The killings were shocking enough, but rumors quickly emerged that aggravated the situation--of Hindu women raped on the platform, of girl survivors being carried away. Local leaders of the chauvinistic Vishwa Hindu Parishad, the group planning to rebuild the Ram temple, gave instructions to destroy all Muslims. In Afsana's neighborhood, Naroda, a crowd of 2,000 armed themselves with sticks, stones and bottles of gasoline and went hunting. At least 65 people were killed, their remains left outside their burned homes. After all the Muslims had died or fled, a Hindu mob surrounded the local mosque and started to break it down, imitating the 1992 episode at Ayodhya. Not a policeman could be seen. One rioter said with pride, "We did this ourselves." Another man boasted that he had killed nine Muslims. "I was acting for all Hindus," he said.
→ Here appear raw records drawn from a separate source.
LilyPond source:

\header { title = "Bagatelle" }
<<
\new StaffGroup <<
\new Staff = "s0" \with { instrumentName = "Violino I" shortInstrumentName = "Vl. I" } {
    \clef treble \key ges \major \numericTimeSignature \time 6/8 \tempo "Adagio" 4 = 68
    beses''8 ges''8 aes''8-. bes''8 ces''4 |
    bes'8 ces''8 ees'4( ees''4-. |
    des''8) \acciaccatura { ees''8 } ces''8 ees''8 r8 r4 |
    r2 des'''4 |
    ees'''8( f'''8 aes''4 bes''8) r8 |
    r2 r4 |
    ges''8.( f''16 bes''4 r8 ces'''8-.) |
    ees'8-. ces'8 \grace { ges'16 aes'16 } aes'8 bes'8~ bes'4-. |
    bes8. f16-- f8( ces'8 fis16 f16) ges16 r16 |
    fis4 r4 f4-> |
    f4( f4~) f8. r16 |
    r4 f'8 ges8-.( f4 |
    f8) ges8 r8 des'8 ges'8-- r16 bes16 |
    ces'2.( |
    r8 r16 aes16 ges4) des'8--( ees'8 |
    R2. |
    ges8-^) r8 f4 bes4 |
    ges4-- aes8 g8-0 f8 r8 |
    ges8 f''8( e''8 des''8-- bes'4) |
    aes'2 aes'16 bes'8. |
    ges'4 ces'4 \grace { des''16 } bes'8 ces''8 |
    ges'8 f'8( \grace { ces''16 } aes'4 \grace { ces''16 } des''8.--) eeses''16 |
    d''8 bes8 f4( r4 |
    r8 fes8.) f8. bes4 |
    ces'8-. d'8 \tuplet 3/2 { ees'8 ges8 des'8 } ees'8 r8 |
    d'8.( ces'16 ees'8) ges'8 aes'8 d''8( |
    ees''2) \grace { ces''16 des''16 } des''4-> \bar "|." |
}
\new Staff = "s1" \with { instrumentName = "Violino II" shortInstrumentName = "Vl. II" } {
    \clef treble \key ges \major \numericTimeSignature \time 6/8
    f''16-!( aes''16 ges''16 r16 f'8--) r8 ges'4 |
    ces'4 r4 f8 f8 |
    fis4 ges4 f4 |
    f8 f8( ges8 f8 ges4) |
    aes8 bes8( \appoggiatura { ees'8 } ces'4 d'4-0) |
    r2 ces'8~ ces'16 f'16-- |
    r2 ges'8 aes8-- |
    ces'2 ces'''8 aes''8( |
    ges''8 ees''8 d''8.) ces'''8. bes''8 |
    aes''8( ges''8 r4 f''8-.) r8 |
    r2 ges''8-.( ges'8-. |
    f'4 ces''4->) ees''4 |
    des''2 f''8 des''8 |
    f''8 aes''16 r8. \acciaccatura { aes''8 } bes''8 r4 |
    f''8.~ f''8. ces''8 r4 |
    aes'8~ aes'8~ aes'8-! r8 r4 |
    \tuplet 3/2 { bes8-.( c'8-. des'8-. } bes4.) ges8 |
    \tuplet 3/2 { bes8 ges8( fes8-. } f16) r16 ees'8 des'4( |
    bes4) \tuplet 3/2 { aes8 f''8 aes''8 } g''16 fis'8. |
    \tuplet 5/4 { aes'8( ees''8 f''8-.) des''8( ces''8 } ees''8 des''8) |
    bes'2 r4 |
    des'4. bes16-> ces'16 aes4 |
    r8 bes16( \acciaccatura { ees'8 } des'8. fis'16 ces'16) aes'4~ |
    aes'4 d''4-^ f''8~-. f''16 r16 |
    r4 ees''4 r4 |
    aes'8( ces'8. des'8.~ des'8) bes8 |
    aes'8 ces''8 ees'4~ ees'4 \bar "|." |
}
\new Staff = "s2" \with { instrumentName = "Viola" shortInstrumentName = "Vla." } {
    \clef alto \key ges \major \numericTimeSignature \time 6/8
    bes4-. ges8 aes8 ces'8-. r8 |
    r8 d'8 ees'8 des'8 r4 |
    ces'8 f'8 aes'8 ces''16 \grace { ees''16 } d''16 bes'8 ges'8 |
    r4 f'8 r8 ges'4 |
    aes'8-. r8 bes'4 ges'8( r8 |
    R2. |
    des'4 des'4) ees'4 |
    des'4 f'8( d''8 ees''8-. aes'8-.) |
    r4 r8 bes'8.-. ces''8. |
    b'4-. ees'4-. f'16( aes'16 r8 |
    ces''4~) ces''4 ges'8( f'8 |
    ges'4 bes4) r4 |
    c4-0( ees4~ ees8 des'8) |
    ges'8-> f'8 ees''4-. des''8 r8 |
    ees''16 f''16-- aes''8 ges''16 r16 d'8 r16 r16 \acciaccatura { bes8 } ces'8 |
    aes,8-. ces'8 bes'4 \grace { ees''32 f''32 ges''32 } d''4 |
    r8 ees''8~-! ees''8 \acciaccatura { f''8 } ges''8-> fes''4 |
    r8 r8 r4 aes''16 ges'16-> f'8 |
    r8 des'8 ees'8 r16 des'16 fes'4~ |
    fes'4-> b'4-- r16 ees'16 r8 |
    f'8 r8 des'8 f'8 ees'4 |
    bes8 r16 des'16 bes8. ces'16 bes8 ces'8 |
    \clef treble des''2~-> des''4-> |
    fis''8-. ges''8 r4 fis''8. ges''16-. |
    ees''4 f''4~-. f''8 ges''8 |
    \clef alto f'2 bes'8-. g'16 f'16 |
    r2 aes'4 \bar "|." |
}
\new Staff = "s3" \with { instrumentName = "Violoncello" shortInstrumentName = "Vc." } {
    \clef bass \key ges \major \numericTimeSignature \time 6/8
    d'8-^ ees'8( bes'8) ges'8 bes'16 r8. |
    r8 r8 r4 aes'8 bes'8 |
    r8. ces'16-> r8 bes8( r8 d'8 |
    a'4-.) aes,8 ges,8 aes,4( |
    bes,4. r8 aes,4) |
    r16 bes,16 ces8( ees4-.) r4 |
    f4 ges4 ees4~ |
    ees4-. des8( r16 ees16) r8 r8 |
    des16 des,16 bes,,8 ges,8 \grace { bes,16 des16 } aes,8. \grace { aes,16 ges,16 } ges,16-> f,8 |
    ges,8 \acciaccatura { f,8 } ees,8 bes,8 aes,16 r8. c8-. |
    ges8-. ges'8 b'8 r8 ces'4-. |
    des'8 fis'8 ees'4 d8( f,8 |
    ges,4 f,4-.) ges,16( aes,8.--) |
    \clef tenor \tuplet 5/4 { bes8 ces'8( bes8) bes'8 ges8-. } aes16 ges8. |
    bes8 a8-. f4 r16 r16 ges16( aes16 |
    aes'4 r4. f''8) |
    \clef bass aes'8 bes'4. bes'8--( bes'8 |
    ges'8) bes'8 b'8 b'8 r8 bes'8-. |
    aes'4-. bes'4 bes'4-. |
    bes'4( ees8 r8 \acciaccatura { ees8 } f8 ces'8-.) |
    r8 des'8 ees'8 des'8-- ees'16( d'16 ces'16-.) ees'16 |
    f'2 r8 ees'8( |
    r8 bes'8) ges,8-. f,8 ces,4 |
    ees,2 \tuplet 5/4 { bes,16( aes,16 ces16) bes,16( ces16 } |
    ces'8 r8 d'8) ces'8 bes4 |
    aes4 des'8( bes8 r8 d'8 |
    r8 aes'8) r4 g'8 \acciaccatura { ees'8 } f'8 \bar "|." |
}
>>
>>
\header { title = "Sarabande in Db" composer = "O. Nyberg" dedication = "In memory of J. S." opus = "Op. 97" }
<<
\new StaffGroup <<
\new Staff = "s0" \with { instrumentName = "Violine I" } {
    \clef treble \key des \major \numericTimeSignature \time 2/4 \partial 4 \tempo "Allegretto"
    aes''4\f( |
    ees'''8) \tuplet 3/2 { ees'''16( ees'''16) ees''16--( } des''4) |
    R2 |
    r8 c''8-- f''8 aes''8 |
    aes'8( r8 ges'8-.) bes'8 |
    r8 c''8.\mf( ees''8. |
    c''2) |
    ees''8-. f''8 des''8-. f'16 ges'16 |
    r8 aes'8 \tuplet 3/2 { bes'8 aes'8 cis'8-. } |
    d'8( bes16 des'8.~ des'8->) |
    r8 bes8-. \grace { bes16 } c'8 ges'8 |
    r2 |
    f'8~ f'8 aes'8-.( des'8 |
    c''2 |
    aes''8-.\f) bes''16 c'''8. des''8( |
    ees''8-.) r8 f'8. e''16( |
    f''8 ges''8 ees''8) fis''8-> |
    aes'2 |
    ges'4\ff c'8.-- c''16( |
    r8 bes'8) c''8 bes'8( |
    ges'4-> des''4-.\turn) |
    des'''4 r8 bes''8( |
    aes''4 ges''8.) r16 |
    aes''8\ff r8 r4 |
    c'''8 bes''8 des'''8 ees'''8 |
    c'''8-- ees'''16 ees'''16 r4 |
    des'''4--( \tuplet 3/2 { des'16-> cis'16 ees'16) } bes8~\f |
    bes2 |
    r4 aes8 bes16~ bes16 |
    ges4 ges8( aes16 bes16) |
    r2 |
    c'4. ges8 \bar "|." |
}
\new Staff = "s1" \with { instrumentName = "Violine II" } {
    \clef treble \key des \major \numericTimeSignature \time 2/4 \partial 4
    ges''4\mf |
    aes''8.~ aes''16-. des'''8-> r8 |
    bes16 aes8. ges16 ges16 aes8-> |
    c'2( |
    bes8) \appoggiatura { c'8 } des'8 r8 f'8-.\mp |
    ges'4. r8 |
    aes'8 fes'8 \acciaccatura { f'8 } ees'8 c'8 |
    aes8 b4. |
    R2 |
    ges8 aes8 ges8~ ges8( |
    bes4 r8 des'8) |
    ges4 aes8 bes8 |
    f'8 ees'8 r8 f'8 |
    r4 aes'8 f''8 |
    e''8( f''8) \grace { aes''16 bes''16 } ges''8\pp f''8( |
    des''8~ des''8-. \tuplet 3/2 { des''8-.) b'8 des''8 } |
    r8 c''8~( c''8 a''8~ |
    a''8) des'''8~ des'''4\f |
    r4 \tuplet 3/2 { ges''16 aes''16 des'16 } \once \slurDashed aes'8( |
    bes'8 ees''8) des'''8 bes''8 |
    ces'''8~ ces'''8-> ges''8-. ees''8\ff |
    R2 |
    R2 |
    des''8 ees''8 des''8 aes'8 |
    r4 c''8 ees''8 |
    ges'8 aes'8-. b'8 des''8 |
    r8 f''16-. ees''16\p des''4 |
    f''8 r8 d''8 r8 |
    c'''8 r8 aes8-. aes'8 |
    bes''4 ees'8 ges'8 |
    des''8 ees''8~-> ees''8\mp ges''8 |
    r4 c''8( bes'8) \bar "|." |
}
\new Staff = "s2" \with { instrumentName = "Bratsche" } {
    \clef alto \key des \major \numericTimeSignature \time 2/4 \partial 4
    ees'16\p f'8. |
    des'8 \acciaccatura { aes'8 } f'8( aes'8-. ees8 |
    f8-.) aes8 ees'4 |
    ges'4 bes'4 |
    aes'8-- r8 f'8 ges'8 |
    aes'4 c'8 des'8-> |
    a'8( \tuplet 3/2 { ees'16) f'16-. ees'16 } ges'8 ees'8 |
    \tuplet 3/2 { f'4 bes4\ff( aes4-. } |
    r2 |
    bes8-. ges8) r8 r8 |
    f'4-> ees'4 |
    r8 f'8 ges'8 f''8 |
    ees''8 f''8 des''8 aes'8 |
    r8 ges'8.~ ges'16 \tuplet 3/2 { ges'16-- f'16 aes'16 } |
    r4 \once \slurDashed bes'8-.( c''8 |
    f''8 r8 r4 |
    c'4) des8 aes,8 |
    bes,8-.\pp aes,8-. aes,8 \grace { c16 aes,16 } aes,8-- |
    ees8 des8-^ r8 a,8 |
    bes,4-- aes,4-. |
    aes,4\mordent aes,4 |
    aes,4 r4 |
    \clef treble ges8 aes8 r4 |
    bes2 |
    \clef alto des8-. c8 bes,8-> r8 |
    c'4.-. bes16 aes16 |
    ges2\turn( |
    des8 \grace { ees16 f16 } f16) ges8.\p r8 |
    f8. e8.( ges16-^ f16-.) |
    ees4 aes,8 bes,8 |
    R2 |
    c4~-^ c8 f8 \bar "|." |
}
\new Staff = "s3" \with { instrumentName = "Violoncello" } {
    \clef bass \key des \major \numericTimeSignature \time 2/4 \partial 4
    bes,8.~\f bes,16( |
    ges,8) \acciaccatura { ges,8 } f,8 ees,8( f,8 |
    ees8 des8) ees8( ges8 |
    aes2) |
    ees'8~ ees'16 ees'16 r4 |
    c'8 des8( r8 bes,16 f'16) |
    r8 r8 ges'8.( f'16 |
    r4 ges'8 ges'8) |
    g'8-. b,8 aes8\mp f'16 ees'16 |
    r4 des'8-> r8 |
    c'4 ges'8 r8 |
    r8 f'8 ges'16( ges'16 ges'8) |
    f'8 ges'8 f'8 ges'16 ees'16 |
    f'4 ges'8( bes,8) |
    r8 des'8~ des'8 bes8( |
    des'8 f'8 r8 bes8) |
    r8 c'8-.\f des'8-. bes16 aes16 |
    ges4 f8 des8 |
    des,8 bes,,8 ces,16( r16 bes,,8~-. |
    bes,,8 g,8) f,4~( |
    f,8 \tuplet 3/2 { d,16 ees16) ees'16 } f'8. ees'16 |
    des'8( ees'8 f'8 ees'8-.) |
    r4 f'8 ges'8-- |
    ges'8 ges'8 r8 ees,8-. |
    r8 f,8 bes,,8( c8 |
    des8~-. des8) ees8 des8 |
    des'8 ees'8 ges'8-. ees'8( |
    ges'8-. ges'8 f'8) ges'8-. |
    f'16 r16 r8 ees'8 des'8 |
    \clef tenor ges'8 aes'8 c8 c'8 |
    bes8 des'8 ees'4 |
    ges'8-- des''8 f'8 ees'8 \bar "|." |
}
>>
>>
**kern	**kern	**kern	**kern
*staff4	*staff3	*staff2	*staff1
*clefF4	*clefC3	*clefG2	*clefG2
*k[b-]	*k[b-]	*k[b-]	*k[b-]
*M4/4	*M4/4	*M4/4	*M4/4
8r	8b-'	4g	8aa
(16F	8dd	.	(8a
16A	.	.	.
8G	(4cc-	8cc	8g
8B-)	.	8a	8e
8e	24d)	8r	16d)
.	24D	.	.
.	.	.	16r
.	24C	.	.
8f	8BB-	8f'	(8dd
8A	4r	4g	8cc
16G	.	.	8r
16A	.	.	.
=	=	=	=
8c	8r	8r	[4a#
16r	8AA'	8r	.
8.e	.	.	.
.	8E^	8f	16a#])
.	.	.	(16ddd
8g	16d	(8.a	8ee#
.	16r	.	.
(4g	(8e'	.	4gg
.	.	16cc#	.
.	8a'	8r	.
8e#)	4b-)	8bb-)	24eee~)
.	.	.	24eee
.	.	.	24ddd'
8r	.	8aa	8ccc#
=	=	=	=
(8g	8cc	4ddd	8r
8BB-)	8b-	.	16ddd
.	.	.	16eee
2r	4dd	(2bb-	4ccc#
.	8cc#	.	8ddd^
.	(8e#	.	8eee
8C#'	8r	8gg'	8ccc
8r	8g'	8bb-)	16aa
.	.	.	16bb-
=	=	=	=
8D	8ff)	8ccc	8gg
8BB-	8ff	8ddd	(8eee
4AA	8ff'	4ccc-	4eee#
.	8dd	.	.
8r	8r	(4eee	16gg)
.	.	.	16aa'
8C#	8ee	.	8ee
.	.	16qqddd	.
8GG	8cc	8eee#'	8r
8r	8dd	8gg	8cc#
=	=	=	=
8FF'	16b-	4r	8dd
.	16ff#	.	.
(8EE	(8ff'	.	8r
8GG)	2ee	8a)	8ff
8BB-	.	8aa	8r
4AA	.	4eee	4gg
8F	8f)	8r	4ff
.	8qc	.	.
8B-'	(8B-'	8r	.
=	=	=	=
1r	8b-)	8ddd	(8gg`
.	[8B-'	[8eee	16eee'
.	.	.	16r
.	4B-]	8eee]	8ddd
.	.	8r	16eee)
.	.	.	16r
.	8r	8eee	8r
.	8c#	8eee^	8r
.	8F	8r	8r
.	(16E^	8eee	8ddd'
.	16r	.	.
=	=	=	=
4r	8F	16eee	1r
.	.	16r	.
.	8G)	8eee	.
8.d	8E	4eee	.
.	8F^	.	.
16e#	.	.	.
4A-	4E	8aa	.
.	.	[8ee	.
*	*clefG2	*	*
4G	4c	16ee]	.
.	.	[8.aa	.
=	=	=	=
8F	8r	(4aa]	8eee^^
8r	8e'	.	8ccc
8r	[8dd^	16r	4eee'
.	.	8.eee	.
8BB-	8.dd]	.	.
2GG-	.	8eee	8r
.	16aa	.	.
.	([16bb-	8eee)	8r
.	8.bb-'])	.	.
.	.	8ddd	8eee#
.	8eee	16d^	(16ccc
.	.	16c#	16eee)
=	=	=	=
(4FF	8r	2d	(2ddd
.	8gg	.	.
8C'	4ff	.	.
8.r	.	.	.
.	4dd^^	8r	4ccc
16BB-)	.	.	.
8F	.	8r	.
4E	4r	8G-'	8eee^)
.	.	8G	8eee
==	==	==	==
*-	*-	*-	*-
Elsewhere in Ahmadabad, Congress Party politician Ahsan Jafri gave shelter to fellow Muslims in his home, part of a
16-house Muslim colony. When the mob came, Jafri fired his revolver, injuring a few attackers. Furious, the crowd tore into the colony, dragging out the residents and setting them ablaze. Jafri and his family died. In the Hindu mob was a schoolboy, Roshan, 12. From a safe distance, he claimed, he saw Jafri's daughters being stripped and raped. He sounded frightened but admiring. When he grew up, would he do that? "Maybe not rape," he said thoughtfully, "but I would kill Muslims when they have to be punished."
Prime Minister Vajpayee has since announced that in the future pilgrims will be stopped from reaching Ayodhya and workers banned from erecting a new temple there. Hindu extremists vowed that they were undeterred. In Ahmadabad, 1,300 Indian soldiers patrolled uneasy streets. The Muslim girl Afsana awoke in a hospital, with burns so severe she could not lie on her back. "Where will I go now?" she asked. "I had such a big family, and all of them are dead. I just wish I had someone to live for."